____ Data provided

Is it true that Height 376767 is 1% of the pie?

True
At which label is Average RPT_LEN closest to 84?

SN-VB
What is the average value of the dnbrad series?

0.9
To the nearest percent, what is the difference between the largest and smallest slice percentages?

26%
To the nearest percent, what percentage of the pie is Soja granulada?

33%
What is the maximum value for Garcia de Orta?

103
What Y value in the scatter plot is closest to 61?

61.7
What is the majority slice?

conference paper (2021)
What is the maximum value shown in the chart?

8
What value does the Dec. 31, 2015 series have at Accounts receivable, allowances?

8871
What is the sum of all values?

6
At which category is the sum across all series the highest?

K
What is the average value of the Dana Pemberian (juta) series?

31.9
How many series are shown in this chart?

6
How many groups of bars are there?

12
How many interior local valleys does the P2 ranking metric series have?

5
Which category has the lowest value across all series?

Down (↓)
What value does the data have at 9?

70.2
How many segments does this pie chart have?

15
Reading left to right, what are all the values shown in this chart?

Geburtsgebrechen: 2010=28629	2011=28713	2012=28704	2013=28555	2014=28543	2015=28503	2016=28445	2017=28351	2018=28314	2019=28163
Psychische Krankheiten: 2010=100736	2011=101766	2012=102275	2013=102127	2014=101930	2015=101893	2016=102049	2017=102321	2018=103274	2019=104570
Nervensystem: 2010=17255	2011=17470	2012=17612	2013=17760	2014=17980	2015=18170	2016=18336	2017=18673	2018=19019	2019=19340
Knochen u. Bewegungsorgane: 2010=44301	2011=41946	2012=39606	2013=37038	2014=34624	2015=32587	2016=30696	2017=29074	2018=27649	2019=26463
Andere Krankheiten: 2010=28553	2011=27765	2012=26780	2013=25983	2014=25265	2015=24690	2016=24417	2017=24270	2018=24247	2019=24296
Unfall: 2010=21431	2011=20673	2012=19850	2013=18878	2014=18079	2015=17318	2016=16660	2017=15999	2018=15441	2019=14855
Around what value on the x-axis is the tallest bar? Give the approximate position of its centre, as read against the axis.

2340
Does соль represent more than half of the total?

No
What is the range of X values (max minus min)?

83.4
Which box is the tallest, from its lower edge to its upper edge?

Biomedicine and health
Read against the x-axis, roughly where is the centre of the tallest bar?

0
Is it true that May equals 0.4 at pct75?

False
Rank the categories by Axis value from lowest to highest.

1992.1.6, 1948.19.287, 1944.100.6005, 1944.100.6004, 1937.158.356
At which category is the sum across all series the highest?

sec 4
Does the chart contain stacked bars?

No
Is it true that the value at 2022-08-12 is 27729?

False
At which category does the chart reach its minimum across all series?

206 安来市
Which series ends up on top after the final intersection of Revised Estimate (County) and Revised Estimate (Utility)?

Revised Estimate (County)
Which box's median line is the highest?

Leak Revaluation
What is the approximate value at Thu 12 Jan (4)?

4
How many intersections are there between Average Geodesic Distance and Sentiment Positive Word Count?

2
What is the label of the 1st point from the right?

________

_Exercise aim_
Can you reproduce all of the data above verbatim, line for line?

_Result of this exercise_
Is it true that Height 376767 is 1% of the pie?

True
At which label is Average RPT_LEN closest to 84?

SN-VB
What is the average value of the dnbrad series?

0.9
To the nearest percent, what is the difference between the largest and smallest slice percentages?

26%
To the nearest percent, what percentage of the pie is Soja granulada?

33%
What is the maximum value for Garcia de Orta?

103
What Y value in the scatter plot is closest to 61?

61.7
What is the majority slice?

conference paper (2021)
What is the maximum value shown in the chart?

8
What value does the Dec. 31, 2015 series have at Accounts receivable, allowances?

8871
What is the sum of all values?

6
At which category is the sum across all series the highest?

K
What is the average value of the Dana Pemberian (juta) series?

31.9
How many series are shown in this chart?

6
How many groups of bars are there?

12
How many interior local valleys does the P2 ranking metric series have?

5
Which category has the lowest value across all series?

Down (↓)
What value does the data have at 9?

70.2
How many segments does this pie chart have?

15
Reading left to right, what are all the values shown in this chart?

Geburtsgebrechen: 2010=28629	2011=28713	2012=28704	2013=28555	2014=28543	2015=28503	2016=28445	2017=28351	2018=28314	2019=28163
Psychische Krankheiten: 2010=100736	2011=101766	2012=102275	2013=102127	2014=101930	2015=101893	2016=102049	2017=102321	2018=103274	2019=104570
Nervensystem: 2010=17255	2011=17470	2012=17612	2013=17760	2014=17980	2015=18170	2016=18336	2017=18673	2018=19019	2019=19340
Knochen u. Bewegungsorgane: 2010=44301	2011=41946	2012=39606	2013=37038	2014=34624	2015=32587	2016=30696	2017=29074	2018=27649	2019=26463
Andere Krankheiten: 2010=28553	2011=27765	2012=26780	2013=25983	2014=25265	2015=24690	2016=24417	2017=24270	2018=24247	2019=24296
Unfall: 2010=21431	2011=20673	2012=19850	2013=18878	2014=18079	2015=17318	2016=16660	2017=15999	2018=15441	2019=14855
Around what value on the x-axis is the tallest bar? Give the approximate position of its centre, as read against the axis.

2340
Does соль represent more than half of the total?

No
What is the range of X values (max minus min)?

83.4
Which box is the tallest, from its lower edge to its upper edge?

Biomedicine and health
Read against the x-axis, roughly where is the centre of the tallest bar?

0
Is it true that May equals 0.4 at pct75?

False
Rank the categories by Axis value from lowest to highest.

1992.1.6, 1948.19.287, 1944.100.6005, 1944.100.6004, 1937.158.356
At which category is the sum across all series the highest?

sec 4
Does the chart contain stacked bars?

No
Is it true that the value at 2022-08-12 is 27729?

False
At which category does the chart reach its minimum across all series?

206 安来市
Which series ends up on top after the final intersection of Revised Estimate (County) and Revised Estimate (Utility)?

Revised Estimate (County)
Which box's median line is the highest?

Leak Revaluation
What is the approximate value at Thu 12 Jan (4)?

4
How many intersections are there between Average Geodesic Distance and Sentiment Positive Word Count?

2
What is the label of the 1st point from the right?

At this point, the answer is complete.